9. In the light of what is stated above, the complaint is not maintainable as the complainant is not a person affected by the so-called defamatory statement.

10. Moreover, apart from the words extracted in paragraph 3 of the order, the complaint does not contain any statement which can be said to be defamatory. The words, “a policeman had foisted something which does not contain even 1 % of truth which was later entrusted to a journalist”, will not be per se defamatory at all. It is not the case of the complainant that the policeman referred to therein is himself. It might be any member of the police force. Hence, it cannot be said that the petitioner can maintain an action for defamation. It is not known under what context the words “in order to prevent any mark on the hip, a wooden plank was kept and assaulted by beating thereon” has been made by accused 2 to 4. It is also not known whether the words refer to the police at all. At any rate, there is no reference in the complaint as to the person who inflicted injury on the accused.
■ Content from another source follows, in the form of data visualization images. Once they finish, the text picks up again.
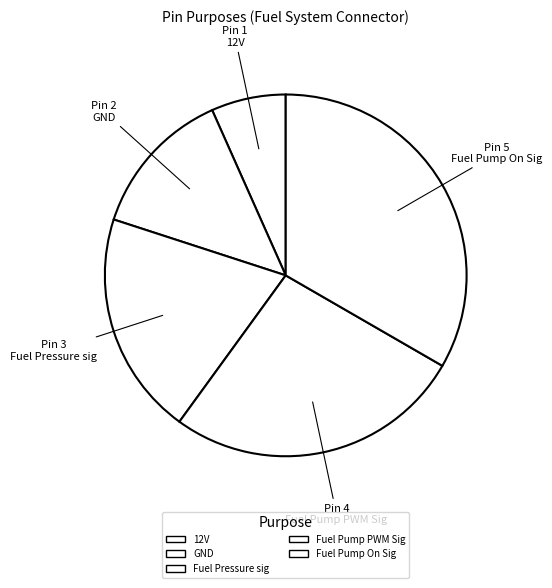

Which has a higher value, Fuel Pressure sig or 12V?

Fuel Pressure sig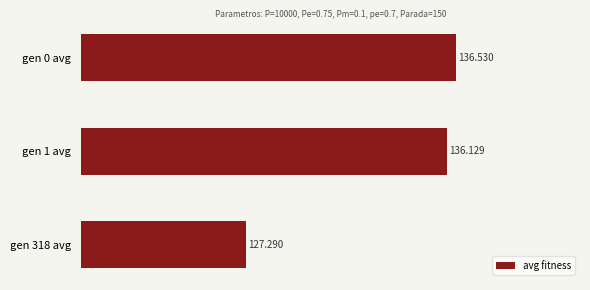

Rank the categories by value from lowest to highest.

gen 318 avg, gen 1 avg, gen 0 avg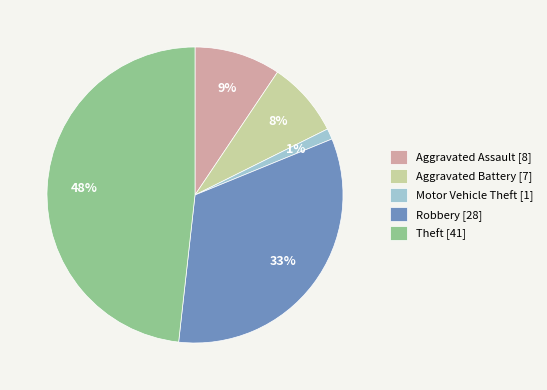

Is it true that Aggravated Battery is 8% of the pie?

True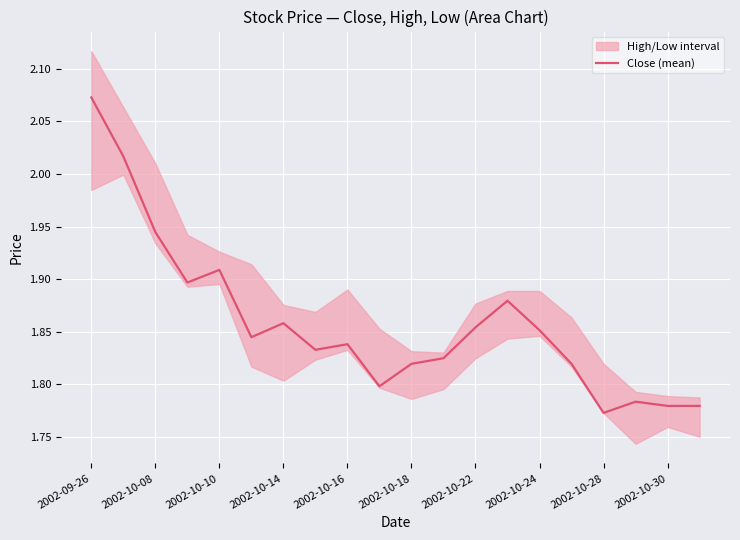

Which category has the highest value in the Close (mean) series?

2002-09-26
It is a matter for guess. The material broadcasted has not been produced in its entirety. The cassette which contains the broadcasted material should have been produced in Court by the complainant along with the complaint in order to understand what the defamatory words are and under what context such words were used in the interview. The petitioner is called upon to answer the accusations in the complaint. Absence of any valid allegations in the complaint cannot be made good by evidence during trial. Cause of action is the allegation in the complaint. What is required further is only to adduce evidence in support of the allegations. The accused is entitled to know what are the allegations raised against them. For that purpose, they cannot be asked to look into the evidence, oral or documentary. Absence of extractions of the words which constitute defamation in the complaint or production of the defamatory material in its entirety is a defect in the complaint which cannot be cured at a subsequent stage in the course of trial. Hence, it could very well be said that the accused will be prejudiced in his defence. So, the complaint should not have been taken cognizance of for that reason also.

11. The petitioner will be subjected to extreme harassment if he is constrained to undergo the ordeal of criminal trial based on the allegations contained in Annexure 1. There is not even a remote possibility in the prosecution ending in his conviction. In the circumstances, there is no necessity of directing him to face trial. It is the duty of this Court to prevent abuse of the process of the Court. Hence, the complaint cannot be permitted to be proceeded with. Interest of justice also demands quashing of the complaint. I also take note of the fact that the second accused who faced trial has since been acquitted.

In the light of what is stated above, the proceedings in C.C. No. 732 of 1996 on the file of the Additional Chief Judicial Magistrate’s Court, Ernakulam as against the petitioner will stand quashed. The Crl. M.C. is allowed as above.